Going forward, the best way to invest in the data center is to divert the capital investment from general purpose computing and focus it on generative AI and accelerated computing. Generative AI provides a new way of generating productivity, a new way of generating new services to offer to your customers, and accelerated computing helps you save money and save power. And the number of applications is, well, tons. Lots of developers, lots of applications, lots of libraries. It’s ready to be deployed.
And so I think the data centers around the world recognize this, that this is the best way to deploy resources, deploy capital going forward for data centers. This is true for the world’s clouds and you’re seeing a whole crop of new GPU-specialized cloud service providers. One of the famous ones is CoreWeave and they’re doing incredibly well. But you’re seeing the regional GPU specialist service providers all over the world now. And it’s because they all recognize the same thing, that the best way to invest their capital going forward is to put it into accelerated computing and generative AI.

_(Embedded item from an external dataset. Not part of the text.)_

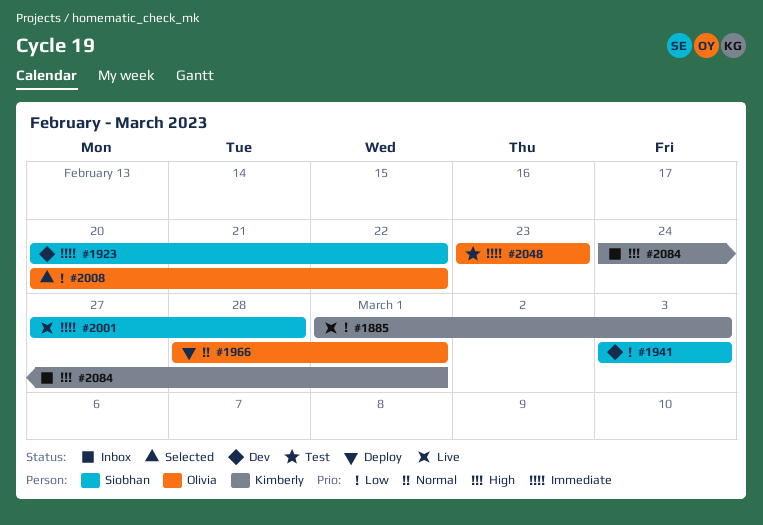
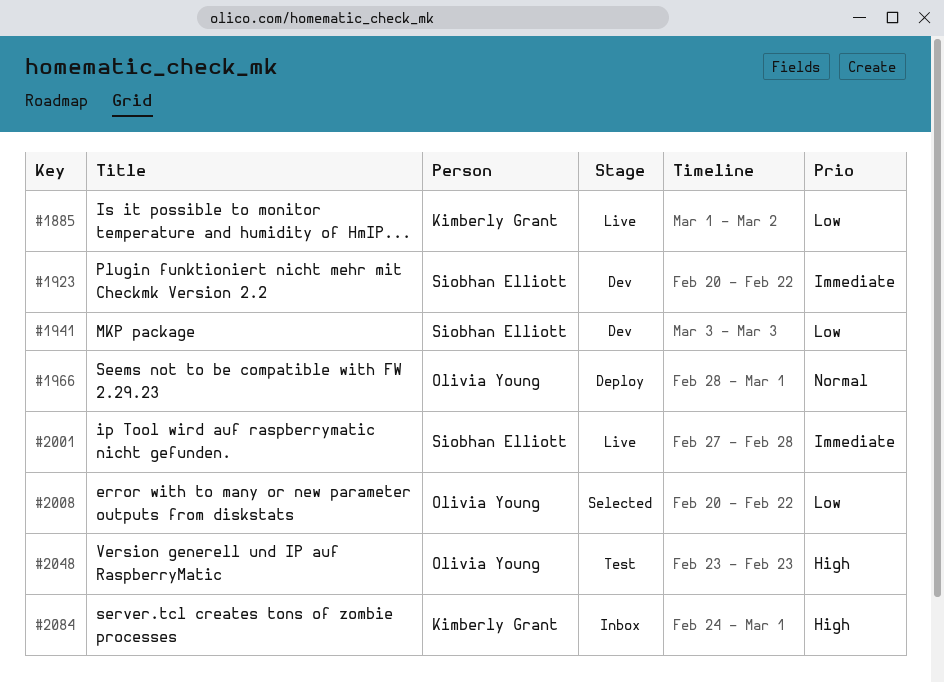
#1885, due: Mar 3 -> Mar 2
#2048, priority: Immediate -> High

My interpretation of Huang’s outlook is that all of these GPUs will be used for a lot of the same activities that are currently run on CPUs; that is certainly a bullish view for Nvidia, because it means the capacity overhang that may come from pursuing generative AI will be back-filled by current cloud computing workloads. And, to be fair, Huang has a point about the power and space limitations of current architectures.
That noted, I’m skeptical: humans — and companies — are lazy, and not only are CPU-based applications easier to develop, they are also mostly already built. I have a hard time seeing what companies are going to go through the time and effort to port things that already run on CPUs to GPUs; at the end of the day, the applications that run in a cloud are determined by customers who provide the demand for cloud resources, not cloud providers looking to optimize FLOP/rack.
If GPUs are going to be as big of a market as Nvidia’s investors hope it will be, it will be because applications that are only possible with GPUs generate the demand to make it so. I’m confident that time will come; what I, nor Huang, nor anyone else can be sure of is when that time will arrive.